Bild: Bundeskanzlerin Angela Merkel am Donnerstag bei der Regierungserklärung …
Brüssel taz | Wilde EU-Gipfel hat Angela Merkel schon viele erlebt. Mal
galt es den Euro zu retten, mal wollte sie Griechenland rauswerfen. Oft
dauerten die Gipfelrunden bis tief in die Nacht. Beim Corona-Krisentreffen
im Juli 2020 hängte die Kanzlerin sogar ein paar Tage dran, um eine
Einigung zu erzwingen.
Doch der vermutlich letzte EU-Gipfel ihrer Amtszeit – er hat am Donnerstag
in Brüssel begonnen – setzt noch einmal einen schrillen Akzent: Merkel
bekennt sich zu den LGBT-Rechten! Gemeinsam mit 15 weiteren Staats- und
Regierungschefs hat sie einen Brief geschrieben, in dem sie für Toleranz
wirbt und Ungarn maßregelt.
„Anlässlich der Feier des International Lesbian Gay Bisexual and
Transgender Pride Day am 28. Juni“, hebt das ungewöhnliche Schreiben an.

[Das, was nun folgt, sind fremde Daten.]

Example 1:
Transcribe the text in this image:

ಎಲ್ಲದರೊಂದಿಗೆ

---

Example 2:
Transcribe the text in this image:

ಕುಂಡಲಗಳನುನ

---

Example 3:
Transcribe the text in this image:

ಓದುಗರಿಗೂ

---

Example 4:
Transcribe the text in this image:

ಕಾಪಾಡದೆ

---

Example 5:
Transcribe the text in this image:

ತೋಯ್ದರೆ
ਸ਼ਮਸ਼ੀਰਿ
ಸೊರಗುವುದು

Und es endet mit einem Bekenntnis zum Schutz der Persönlichkeit „einer
jeder Bürgerin und eines jedes Bürgers, [1][einschließlich ihrer sexuellen
Orientierung und Geschlechtsidentität“].
So politisch korrekt und sexuell aufgeschlossen hat sich Merkel noch nie
präsentiert – schon gar nicht im Kreise der EU-Granden, die sich sonst nur
mit hoher Diplomatie befassen und staubtrocken reden. Fast wirkt es, als
wolle die CDU-Politikerin ihrer EU-Bilanz zum Schluss noch einen bunten
Regenbogen aufsetzen. Doch wie ernst ist dieses späte Bekennerschreiben für
sexuelle Vielfalt wirklich gemeint? Was können sich LGBT und andere
Minderheiten in Ungarn von dem Appell kaufen – denn bis zuletzt hat Merkel
ihre schützende Hand über Regierungschef Viktor Orbán gehalten?

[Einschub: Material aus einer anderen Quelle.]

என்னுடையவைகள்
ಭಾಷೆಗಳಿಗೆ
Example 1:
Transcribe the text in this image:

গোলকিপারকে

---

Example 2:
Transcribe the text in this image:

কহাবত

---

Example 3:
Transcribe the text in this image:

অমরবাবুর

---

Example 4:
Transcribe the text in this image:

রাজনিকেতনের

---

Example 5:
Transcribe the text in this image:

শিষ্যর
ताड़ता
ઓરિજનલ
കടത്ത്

## Merkel und das „deutsche Europa“
Was bleibt von Merkels Europapolitik – außer schönen Worten? „Ich bin
überzeugt, dass wir nur zusammen als Staatengemeinschaft erfolgreich die
Herausforderungen der Pandemie wie auch der anderen großen Aufgaben
meistern können“, hat die Kanzlerin im Bundestag erklärt.

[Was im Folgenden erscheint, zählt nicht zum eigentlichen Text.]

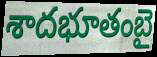
శాదభూతంబై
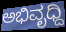
ಅಭಿವೃಧ್ದಿ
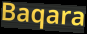
Baqara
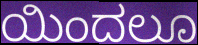
ಯಿಂದಲೂ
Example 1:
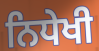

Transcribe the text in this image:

ਨਿਧੇਖੀ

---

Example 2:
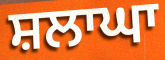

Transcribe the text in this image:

ਸ਼ਲਾਘਾ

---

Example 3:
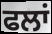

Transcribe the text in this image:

ਫਲਾਂ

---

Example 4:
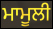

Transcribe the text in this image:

ਮਾਮੂਲੀ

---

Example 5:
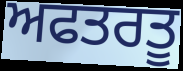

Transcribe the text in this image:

ਅਫਤਰਤੂ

In der Praxis hat Merkel jedoch oft völlig anders agiert – nicht gemeinsam
mit EU-Partnern, [2][sondern im deutschen Alleingang]. Das fing mit der
Weltfinanzkrise 2008 an, setzte sich in der Eurokrise fort – und mündete im
Vorwurf des Soziologen Ulrich Beck, mit ihrer machiavellistischen Politik
habe sie das „deutsche Europa“ errichtet, mit dem Kanzleramt als
EU-Regierung.
In Berlin streitet man das ab, Merkel wohlgesonnene Denker, wie der
Politikwissenschaftler Herfried Münkler, sehen Deutschland als
ausgleichende „Macht in der Mitte“. Fest steht, dass sich Merkel in der
Eurokrise den Ruf einer eisernen Zuchtmeisterin erworben hat, die erst dann
nachgibt, wenn sie ihren Willen bekommen hat.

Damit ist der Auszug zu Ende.